About 20 years ago, Singapore had a problem with chewing gums: people were littering with them everywhere. You could find chewing gum on the sidewalks, sticked to the walls, elevator doors and public transport seats. There were even some accidents in which escalators in public places got stopped because of the chewing gums that were jamming the mechanism. The problem was so severe, that the Singaporean Government decided to ban chewing gum… Yeah, that’s right. Since 1992, the use of chewing gum in Singapore is prohibited by the law (unless it is prescribed for medical purposes).

The problem of “gumfitti” (a word used to describe chewing gum pollution in public places) is still faced in many places where young people are often present, especially at schools, where children stick gums under their cheers and tables. Even Universities have this issue! I myself stuck a chewing gum under a table at QUT Library at KG, a minute before I decided to write this post.

I was thinking here: what can people do in order to prevent kids from doing this stuff?

So far, I came up with two ways that might be efficient to a certain degree.

First way: A Radical Campaign against littering that would be aimed at school kids and written in their language. Most of the “don’t litter” and “don’t smoke” signs are straight and boring. People just ignore them. A sign might be quite noticeable as well, but, due to the lack of convincing, people would ignore the message anyway. But what if sign makers would try to make it humorous and presented on the level of school kids, on the level at which they might actually get convinced?

I tried to imagine what that sort of signs might look like. I opened GIMP 2 on my laptop and quickly made these:

If this Psychology wouldn’t work, then people can try to use Chemistry…
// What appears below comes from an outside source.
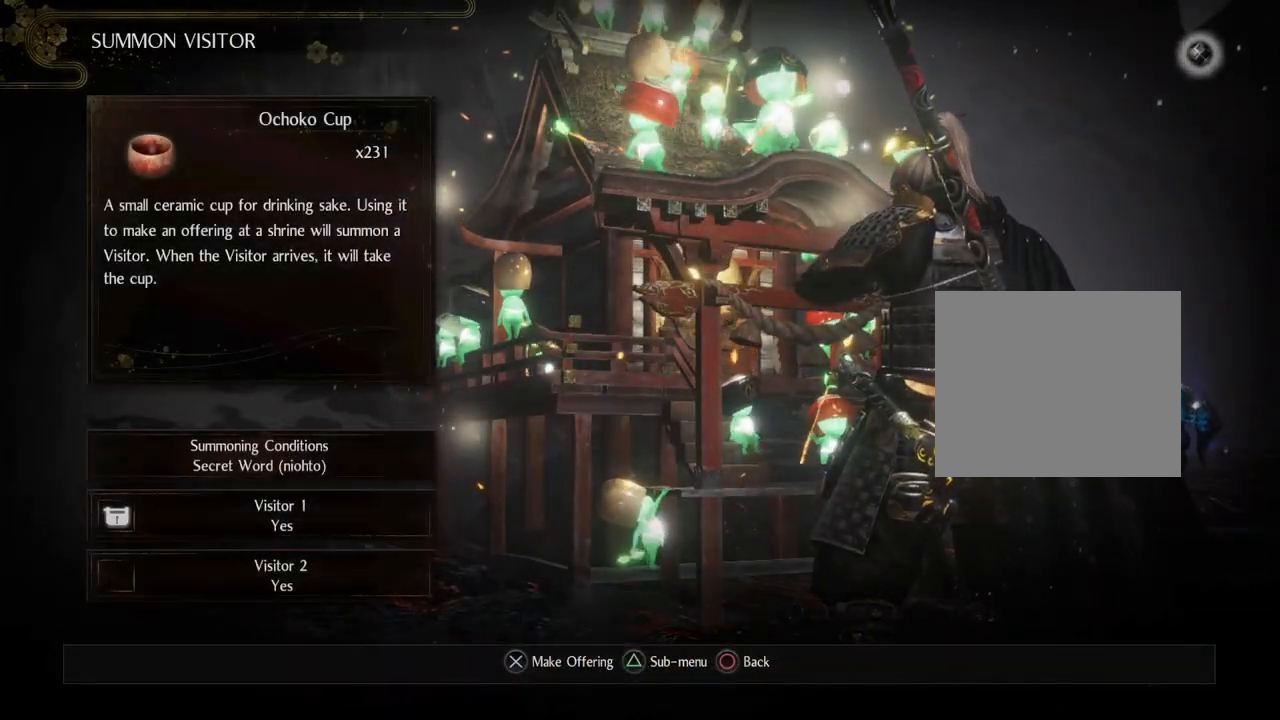
{"buttons": [], "left_stick": "center", "right_stick": "center", "events": []}
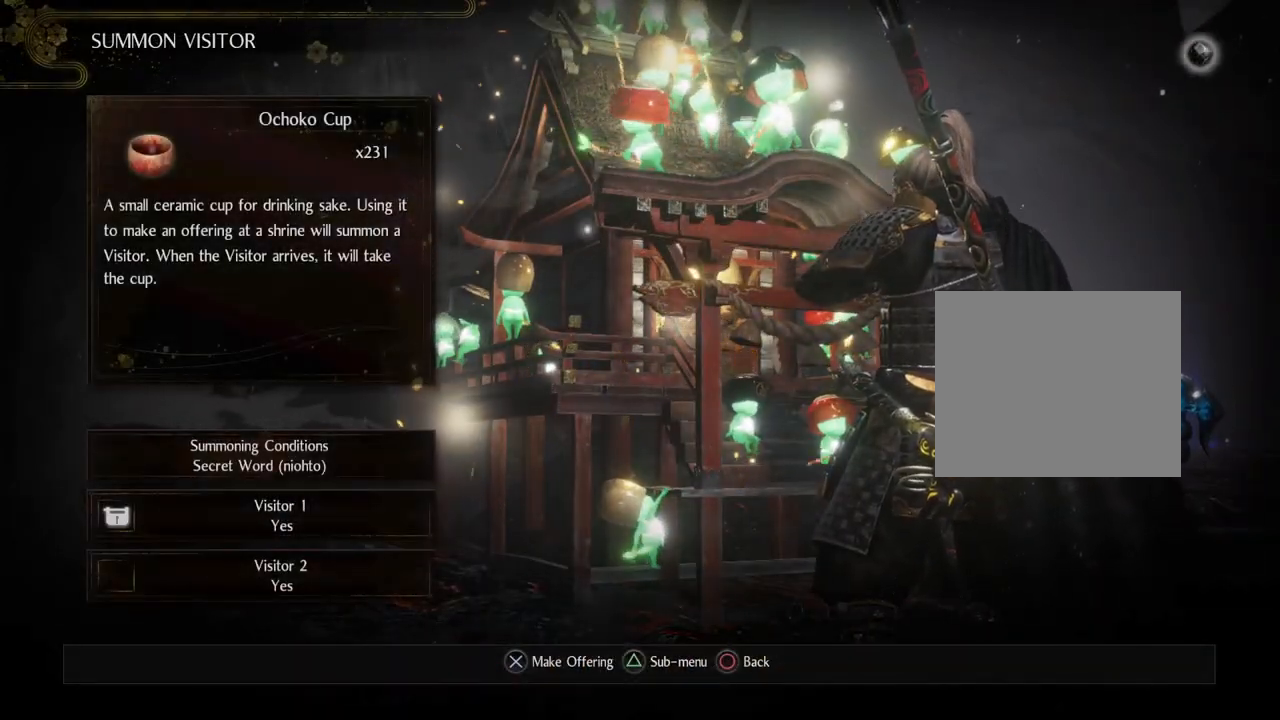
{"buttons": [], "left_stick": "center", "right_stick": "center", "events": []}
Second way: making seats and tables with a thin layer of some waxy substance on their surface, which would repel chewing gums (which are made of a substance based on polyethene, apparently). I can’t say what substances could be stable and safe enough to be considered practical, but I’m pretty sure that people who study Organic Chemistry would easily work it out.

It could be expensive to apply this sort of chemicals to seats and tables in public places, but I think it would totally worth it. At the end, if this method would proof to be successful, the demand will skyrocket, and the cost will eventually decreased.

***

Those were just some random thoughts.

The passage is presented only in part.